Of course, but adding those boats is changing the Dispatch interval. Changing the dispatch interval is what's at play here because the "1 boat scenario" isn't practical unless you're Six Flags and don't care about operations.

Having said that, @lentesta reported that in situations where they could pull vehicles, they did so in January. This reduced capacity by having longer dispatch intervals. So if you (or @marni1971 or anyone) want to say that adding and subtracting vehicles changes capacity, it does, but only to the extent that it also changes dispatch intervals.
 

smile

Well-Known Member
when asking the question, "how many people can be loaded into/onto an attraction in a given timeframe?"
... rv (capacity) seats and dispatch interval are the only bottlenecks.

consider the pinch-point of an hourglass - adding more sand does not increase the size of the hole or it's throughput.
if you can't 'widen the hole' by increasing the number of seats and/or shortening intervals, your track could wrap around the world with a million cars, but you'd still only be able to get a certain amount of people loaded per hour.
 

PorterRedkey

Well-Known Member
Of course, but adding those boats is changing the Dispatch interval.
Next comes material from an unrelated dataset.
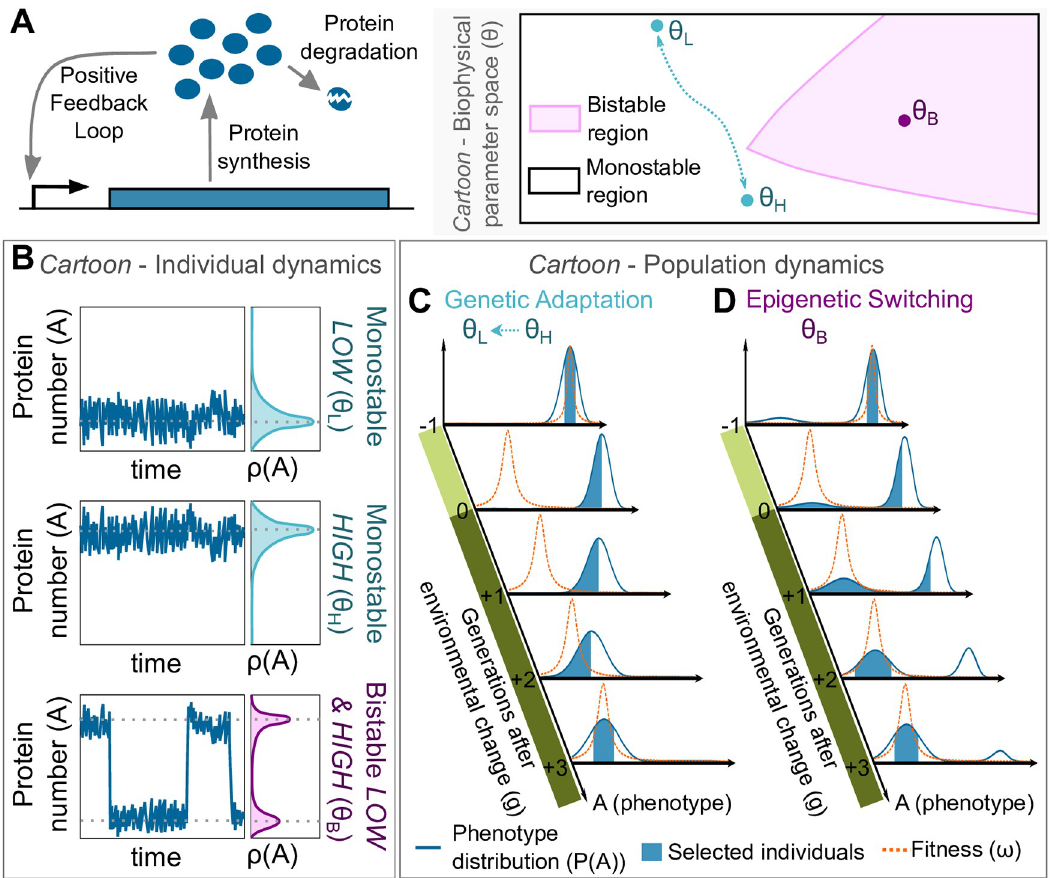
Fig 1. Genetic adaptation and epigenetic switching of a self-activating gene. (A) Diagram of a self-activating gene that considers two biochemical events: protein synthesis with a rate that increases with number of proteins A (i.e. positive feedback loop) and protein degradation. On the right, a cartoon of the biophysical parameter space or genotypes ( θ ) of this gene circuit with two characteristic regions: monostable (white) and bistable (pink) phenotypes. In the monostable region, a genotype ( θ or θ ) might be L H optimal in either one environment (e.g. LOW protein numbers) or the other (e.g. HIGH protein numbers). Genetic mutations are required to change from one solution the other (blue arrow). In the bistable region, a single genotype ( θ ) can display two different B phenotypes with each phenotype potentially optimal in both environments. (B) Cartoon of the protein number ( A ) dynamics in an individual cell with each of the genotypes described in (A). Monostable genotypes ( θ L and θ H ) exhibit a unimodal distribution of ) exhibits a bimodal distribution having spontaneous transitions between protein expression ( ρ ( A )), whereas a bistable genotype ( θ B phenotypic states over time (i.e. epimutations) triggered by stochastic gene expression. Cartoon of the population dynamics using (C) genetic adaptation or (D) epigenetic switching to adapt after an environmental change. The fitness score function ( ω ; orange dashed line) and the phenotype distribution of the population ( P ( A ); blue line) are shown for each generation ( g ), and the fraction of the population expected to be selected in the next generation (i.e. individuals with higher fitness scores) are highlighted (blue area). The environment changes from selecting HIGH protein numbers (light green) to select LOW protein numbers (dark green).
Changing the dispatch interval is what's at play here because the "1 boat scenario" isn't practical unless you're Six Flags and don't care about operations.

Having said that, @lentesta reported that in situations where they could pull vehicles, they did so in January. This reduced capacity by having longer dispatch intervals. So if you (or @marni1971 or anyone) want to say that adding and subtracting vehicles changes capacity, it does, but only to the extent that it also changes dispatch intervals.
That's what I was saying. Dispatch intervals rule over everything when talking about riders per hour.
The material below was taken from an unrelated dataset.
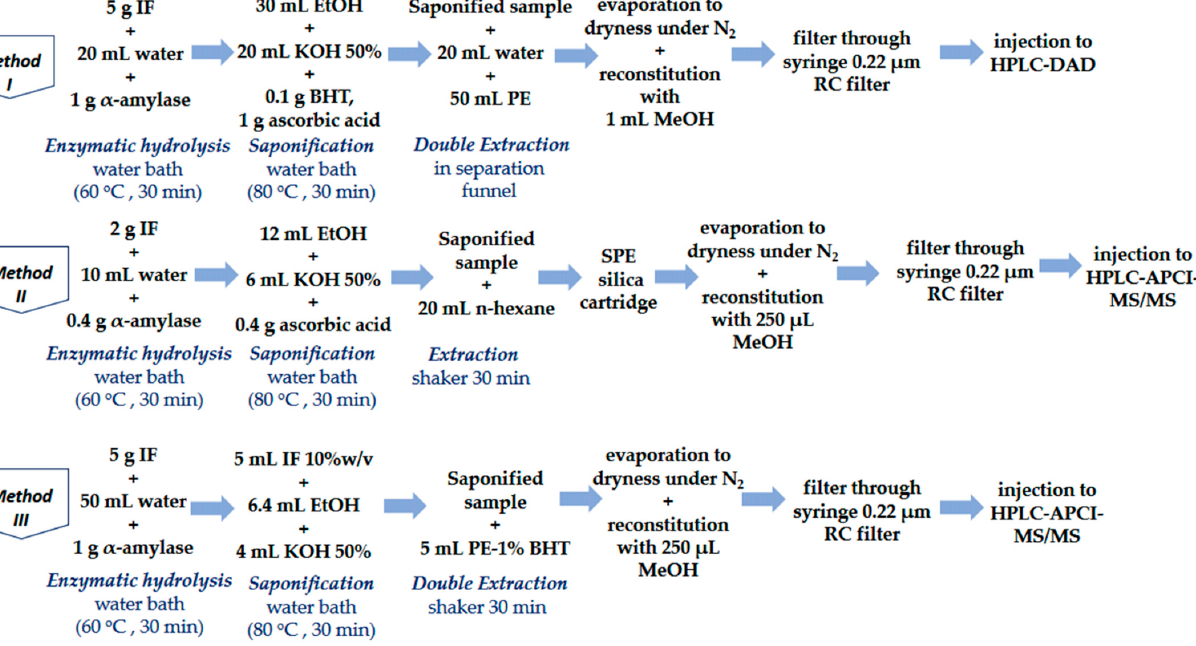
Figure 1. Schematic illustration of the experimental procedures of Methods I-III.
The one boat example was to keep it simple, not to be realistic.

I think when @marni1971 talks about capacity, he means how many riders are on the attraction when it is full. So a longer ride would have more capacity (hold more people), but have the same about of max riders per hour.
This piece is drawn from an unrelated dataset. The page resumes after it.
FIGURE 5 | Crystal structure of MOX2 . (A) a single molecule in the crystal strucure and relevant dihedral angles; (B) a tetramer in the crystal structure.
I think of rider per hour as throughput. When I think of how much something can hold, I think capacity.

I think the confusion is in the use of these terms. Especially, when the standard, Theoretical Hourly Capacity is talking about throughput, not capacity, at least by my definitions above. It is easy to get confused.o_O
 

DinoInstitute

Well-Known Member
I figured. I was mostly trying to steer this thread back on topic. :)
I’ll try to help you out with another topic:p- With the huge success of the Incredibles 2, as well as all of the pushing of this franchise they seem to be doing, I have to imagine that IP would be a possible choice for a replacement. If the story had something to do with a super hero expo where all the supers gather, they could do some interesting special effects in the theater showing off different powers and have a lot of fun with it.
 

gmajew

Premium Member
Using this space as a meet and greet is a complete waste!! Especially when the park and more importantly that area needs attractions! As the line for Space speedway and buzz and even laugh floor are way way to long with out it! Sure it was nice to go get some AC in this space but that was one time!! If it was a ride I would have killed two or three trips in it with the length of the other lines last week!

Disney needs to step up here and step up faster because when Tron gets going and they have to close speedway and maybe even people mover for a little bit the lines in this section are just going to get worse!!

So either get off the crapper and get moving on the new ride or keep this one open just to eat the crowds!